News aficionados know Josh Elliott chiefly from his time on “Good Morning America,” a TV mainstay. Going forward, they will recognize him for anchoring the news in a decidedly non-traditional venue.
Elliott, who recently left NBC Sports, will join CBSN, the CBS News digital streaming news service, as an anchor starting later in March. Elliott will anchor from the studio and the field, as circumstances warrant, and will also appear on CBS News broadcasts and other platforms.
The hire suggests CBS is putting more firepower behind its news stream, which launched in November of 2014 as a means of giving the company’s news division more presence beyond signature programs like “The CBS Evening News” and “60 Minutes” without having to take on the costs of building a cable network.
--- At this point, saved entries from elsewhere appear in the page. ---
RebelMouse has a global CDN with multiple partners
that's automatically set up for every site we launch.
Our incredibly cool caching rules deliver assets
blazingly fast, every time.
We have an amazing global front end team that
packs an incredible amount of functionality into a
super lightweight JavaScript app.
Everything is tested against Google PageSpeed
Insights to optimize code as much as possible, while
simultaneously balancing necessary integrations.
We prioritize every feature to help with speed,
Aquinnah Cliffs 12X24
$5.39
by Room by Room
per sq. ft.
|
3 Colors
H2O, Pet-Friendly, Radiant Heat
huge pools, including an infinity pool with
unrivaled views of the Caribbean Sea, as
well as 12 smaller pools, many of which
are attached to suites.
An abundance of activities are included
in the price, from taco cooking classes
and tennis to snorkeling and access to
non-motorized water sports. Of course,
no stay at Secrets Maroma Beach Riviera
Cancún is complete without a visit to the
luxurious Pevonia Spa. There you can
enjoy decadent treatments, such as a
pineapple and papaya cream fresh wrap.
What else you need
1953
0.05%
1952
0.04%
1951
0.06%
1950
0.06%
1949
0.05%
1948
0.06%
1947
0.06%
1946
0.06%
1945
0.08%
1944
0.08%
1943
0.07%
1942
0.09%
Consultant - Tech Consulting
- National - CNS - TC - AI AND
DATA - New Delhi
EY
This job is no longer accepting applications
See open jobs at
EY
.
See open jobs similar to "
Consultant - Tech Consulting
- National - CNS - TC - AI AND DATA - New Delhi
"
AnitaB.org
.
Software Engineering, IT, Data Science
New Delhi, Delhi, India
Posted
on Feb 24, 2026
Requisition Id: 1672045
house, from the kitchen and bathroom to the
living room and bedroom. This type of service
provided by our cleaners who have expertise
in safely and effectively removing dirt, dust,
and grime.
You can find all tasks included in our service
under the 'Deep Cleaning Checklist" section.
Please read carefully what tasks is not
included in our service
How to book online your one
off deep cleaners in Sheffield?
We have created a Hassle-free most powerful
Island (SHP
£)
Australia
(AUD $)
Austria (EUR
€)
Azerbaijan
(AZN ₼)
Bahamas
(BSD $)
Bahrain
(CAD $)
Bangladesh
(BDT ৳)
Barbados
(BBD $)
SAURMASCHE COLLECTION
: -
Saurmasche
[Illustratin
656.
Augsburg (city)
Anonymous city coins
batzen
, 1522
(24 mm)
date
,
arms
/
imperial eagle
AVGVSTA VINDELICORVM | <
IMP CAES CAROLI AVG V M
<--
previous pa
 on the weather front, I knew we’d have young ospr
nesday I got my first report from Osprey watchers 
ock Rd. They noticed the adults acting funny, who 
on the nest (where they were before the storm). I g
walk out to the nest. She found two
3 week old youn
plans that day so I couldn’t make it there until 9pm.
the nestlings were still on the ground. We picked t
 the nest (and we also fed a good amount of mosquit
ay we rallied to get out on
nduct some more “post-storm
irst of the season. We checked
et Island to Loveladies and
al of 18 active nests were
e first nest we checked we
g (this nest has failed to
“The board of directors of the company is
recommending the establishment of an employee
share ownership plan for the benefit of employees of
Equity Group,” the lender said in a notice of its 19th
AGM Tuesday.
CBS intends to expand its live, anchored coverage, which at launch typically aired between 9 a.m. and midnight each day, and is working on a series of original reports made expressly for the streaming feed.
“CBSN is the future of news,” said David Rhodes, President of CBS News, in a prepared statement. “CBSN is building momentum and drawing a growing audience of highly engaged viewers across platforms, and we know that Josh will help our team continue to push that forward,” said Marc DeBevoise, executive vice president and general manager of CBS Digital Media. “Josh’s experience will allow him to have an immediate impact and jump right into our live coverage of major news events.”
Elliott left his most prominent perch, delivering the news for ABC’s “Good Morning America,” in the Spring of 2014 to join NBC Sports. Speculation at the time held that NBC may have been considering him for a role on “Today,” its rival A.M. program. If that were the case, nothing along those lines seemed to pan out, and Elliott’s profile was not as high during his time with the Peacock. He parted ways with NBC late last year, before the term of his contract had elapsed.
Before joining ABC News, Elliott spent seven years with ESPN beginning in 2005, serving as anchor of “SportsCenter” from 2006 to 2011. He previously wrote for Sports Illustrated for six years from 1999 to 2005. He earned a Masters degree from the Columbia School of Journalism and a Bachelors of Arts in English literature from the University of California at Santa Barbara. He is based in New York City.